Your copy of the data should match it exactly, leaving out only the pictures.

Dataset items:

::::::::::

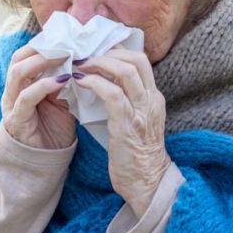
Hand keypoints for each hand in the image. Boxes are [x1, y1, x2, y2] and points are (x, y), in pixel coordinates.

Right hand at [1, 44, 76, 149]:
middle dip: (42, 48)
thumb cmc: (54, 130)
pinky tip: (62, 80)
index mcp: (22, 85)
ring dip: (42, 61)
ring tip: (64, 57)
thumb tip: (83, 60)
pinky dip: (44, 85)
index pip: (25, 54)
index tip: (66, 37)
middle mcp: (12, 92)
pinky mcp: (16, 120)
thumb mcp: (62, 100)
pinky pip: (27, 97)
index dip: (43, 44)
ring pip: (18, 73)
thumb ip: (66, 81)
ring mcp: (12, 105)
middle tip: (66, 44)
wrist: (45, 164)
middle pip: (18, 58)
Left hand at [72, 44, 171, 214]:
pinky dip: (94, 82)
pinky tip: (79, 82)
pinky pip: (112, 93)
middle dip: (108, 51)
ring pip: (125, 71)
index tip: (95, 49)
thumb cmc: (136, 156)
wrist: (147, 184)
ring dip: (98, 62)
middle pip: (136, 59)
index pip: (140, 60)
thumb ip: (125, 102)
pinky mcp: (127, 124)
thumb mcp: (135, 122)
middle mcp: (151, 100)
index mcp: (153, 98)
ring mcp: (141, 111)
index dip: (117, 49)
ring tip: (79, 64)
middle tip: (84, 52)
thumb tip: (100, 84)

::::::::::

▶ [WRITTEN REPLY]:
Hand keypoints for each hand in the image. Boxes are [x1, y1, x2, y2] and points are (x, y), in pixel coordinates.

Right hand at [1, 44, 76, 149]:
middle dip: (42, 48)
thumb cmc: (54, 130)
pinky tip: (62, 80)
index mcp: (22, 85)
ring dip: (42, 61)
ring tip: (64, 57)
thumb tip: (83, 60)
pinky dip: (44, 85)
index pip: (25, 54)
index tip: (66, 37)
middle mcp: (12, 92)
pinky mcp: (16, 120)
thumb mcp: (62, 100)
pinky pip: (27, 97)
index dip: (43, 44)
ring pip: (18, 73)
thumb ip: (66, 81)
ring mcp: (12, 105)
middle tip: (66, 44)
wrist: (45, 164)
middle pip: (18, 58)
Left hand at [72, 44, 171, 214]:
pinky dip: (94, 82)
pinky tip: (79, 82)
pinky pip: (112, 93)
middle dip: (108, 51)
ring pip: (125, 71)
index tip: (95, 49)
thumb cmc: (136, 156)
wrist: (147, 184)
ring dip: (98, 62)
middle pip: (136, 59)
index pip: (140, 60)
thumb ip: (125, 102)
pinky mcp: (127, 124)
thumb mcp: (135, 122)
middle mcp: (151, 100)
index mcp: (153, 98)
ring mcp: (141, 111)
index dip: (117, 49)
ring tip: (79, 64)
middle tip: (84, 52)
thumb tip: (100, 84)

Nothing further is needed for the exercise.